Nous ne pouvons communiquer qu’avec ceux qui acceptent de partager notre élément. Non parce que nous ne pouvons pas vivre en dehors de l’eau bouillante, mais parce que ceux qui ne parviennent pas à vaincre leurs peurs, et donc à vivre la plénitude du présent, ne peuvent pas nous entendre.
Alma examina son corps éclairé par la lumière ambrée de la roche translucide. Sa peau se couvrait de plaques rouge vif et de cloques d’où s’échappaient des gouttes d’un liquide séreux. Elle avait souffert comme une damnée à l’issue de son immersion dans l’eau bouillante de la grotte de Djema, mais la douleur, hormis celle à son pied gauche, s’était apaisée au bout d’un temps qu’elle avait estimé à quatre ou cinq jours. Elle avait compris que ces brûlures étaient les vestiges de ses peurs, les résurgences de ce passé qui, comme une éclipte d’Abondance, déroulait ses tentacules à la surface de son présent.
Elle avait entrevu, avant de s’enfoncer dans les profondeurs du bassin, les masques enrobés de vapeur de ses deux poursuivants parvenus à leur tour sur le promontoire rocheux. Elle avait eu la sensation de se dissoudre dans le cœur même du feu, elle avait commencé à remuer frénétiquement bras et jambes pour échapper à la douleur atroce qui s’emparait d’elle, puis elle s’était souvenue des paroles de Gaella la folle, elle avait coupé toutes les prises et s’était confiée à la souveraineté de l’instant. Il lui avait semblé s’en aller vers sa mort. Cette perspective ne l’avait pas désolée, au contraire, elle l’avait vécue comme une libération des contraintes physiques, des lois de la matière.
Puis le Qval lui était apparu.
Elle ne l’avait pas vu à proprement parler, elle s’était sentie enveloppée de sa présence, de sa vigilance, de sa douceur. Le feu s’était apaisé, elle avait flotté dans un état de semi-conscience ni agréable ni désagréable, neutre, où tout ce qui se passait autour d’elle et en elle ne la concernait pas. Elle ne s’était même pas étonnée des infiltrations d’eau bouillante dans ses narines, dans sa gorge, elle avait simplement ouvert la bouche pour reprendre sa respiration, elle avait cru se remplir d’un seul coup de toute la masse liquide et de toute la chaleur du nouveau monde, elle avait perdu connaissance en croyant s’engager à nouveau sur le chemin des chanes.

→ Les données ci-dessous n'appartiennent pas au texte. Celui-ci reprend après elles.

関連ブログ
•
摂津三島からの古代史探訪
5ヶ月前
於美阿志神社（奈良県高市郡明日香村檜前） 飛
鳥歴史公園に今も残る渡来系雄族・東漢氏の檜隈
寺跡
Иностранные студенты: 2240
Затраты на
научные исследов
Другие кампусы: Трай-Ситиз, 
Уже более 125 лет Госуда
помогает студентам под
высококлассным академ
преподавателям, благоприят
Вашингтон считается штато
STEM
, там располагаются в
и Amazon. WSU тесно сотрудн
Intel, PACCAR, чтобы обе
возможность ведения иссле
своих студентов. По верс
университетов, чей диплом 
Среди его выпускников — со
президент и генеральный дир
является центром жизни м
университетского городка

Elle s’était réveillée sur le bord d’un autre bassin, probablement relié à celui de la grotte de Djema par une canalisation naturelle. Frémissante de souffrance. Comme dévorée par des flammes. Dans l’incapacité totale de soulager les brûlures extérieures et intérieures qui la tordaient de douleur sur la roche suintante.

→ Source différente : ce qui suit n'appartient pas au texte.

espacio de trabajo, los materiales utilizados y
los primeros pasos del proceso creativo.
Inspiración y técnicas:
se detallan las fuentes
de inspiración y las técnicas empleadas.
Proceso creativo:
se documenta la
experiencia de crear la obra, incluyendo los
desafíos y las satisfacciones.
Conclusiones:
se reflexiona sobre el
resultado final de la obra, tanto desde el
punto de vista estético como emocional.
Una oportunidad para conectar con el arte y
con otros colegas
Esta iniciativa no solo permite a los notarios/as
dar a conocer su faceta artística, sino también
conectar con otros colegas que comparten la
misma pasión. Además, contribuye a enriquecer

Elle avait d’abord pensé qu’elle avait subi le même sort que Gaella la folle, qu’elle était condamnée à vivre le reste de ses jours dans un corps affreusement mutilé, puis elle avait à nouveau ressenti la présence du Qval, une attention rassurante, un baume impalpable et bienfaisant. Elle était restée allongée jusqu’à ce qu’elle puisse exécuter un mouvement sans rallumer l’incendie qui sautait sur le moindre prétexte pour revenir l’assaillir. Son horloge biologique, réglée sur le rythme immuable du conventuel, lui avait appris qu’elle avait probablement gardé cette position pendant quatre jours. Ni la faim ni la soif ne l’avaient tracassée, elle avait seulement dû faire preuve de patience, attendre que se reforment les chairs et les organes ébouillantés. Par chance, il lui arrivait de s’assoupir, de perdre conscience de l’écoulement du temps, de se réveiller quelques heures plus tard, en partie régénérée, en partie délivrée de sa souffrance.